In the week after the election, Ari also sent money to New York’s Ali Forney Center and Audre Lorde Project, two organizations that she says “specifically work with trans youth of color, and a huge portion of those youth do survival sex work.”
Twenty-five-year-old stripper Tamra Horner, who also dances in Portland, called election week “devastating” and recalled being disturbed by news reports of harassment and violence against women, Muslims, LGBT couples and people of color. She quickly decided to carve out a portion of that week’s total profits.

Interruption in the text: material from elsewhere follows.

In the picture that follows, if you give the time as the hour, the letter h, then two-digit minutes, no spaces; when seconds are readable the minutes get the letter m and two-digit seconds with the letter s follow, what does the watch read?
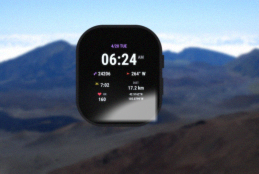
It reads 6h24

- Cardi B’s So-Called Life (The Fader)
A hoe never gets cold, which is why Cardi B is bare-legged and coatless when she shows up to meet me just a couple of days after winter storm Jonas immobilized much of the east coast earlier this year. The 23-year-old is sheathed in a slinky gold dress, paired with monstrous red heels from which her toes—nails painted lavender—burst forth into the January freeze. I can’t imagine a pair of gloves that could possibly contain the bedazzled gray manicure that gives her slight fingers the appearance of being several inches longer than they are. Cardi may look ridiculous standing next to the mountains of snow piled on the sidewalk, but she does not look cold. She prophesied as much to her millions of followers a year ago in an Instagram video promoting a wintertime appearance at a Toronto strip club. “Canada, it’s cold outside but I’m still looking like a thotty,” she says in the clip, twirling around a hotel hallway in a tiny top.
This is the best thing I’ve read all week.
Cardi B is my new hero.
- The Pentagon pays a group of people to review porn — here’s what they banned from military bases (Business Insider)
The Pentagon has a group of people who, quite literally, review pornography for the US military.
It’s not a review that gives a play-by-play of the action. Instead, a board of military and civilian officials has to review material and determine whether it’s “sexually explicit,” as it’s against the law for hardcore porn to be sold or rented on military bases.
[…]
The earliest year of banned titles that the FOIA uncovered was from 2008, which included magazines titled “Nasty Housewives” and “Cheri.” The 2006 board included magazines such as “30 Something,” “Raunchy Couples,” “Young & Stacked,” and videos “Beach Babes 2,” “Bikini Traffic School,” and “Obsessed with Lust.”
[…]
The DoD doesn’t ban all media that has nudity in it, and service members can walk into their post exchange and pick up a magazine such as Playboy, Maxim, and FHM, for example. It bans what is deemed “sexually explicit” material, which it defines as nudity that is depicted in a lascivious way. Lascivious, the regulation says, is material that is “lewd and intended or designed to elicit a sexual response.”
I’m not sure if that is the best job or the worst job.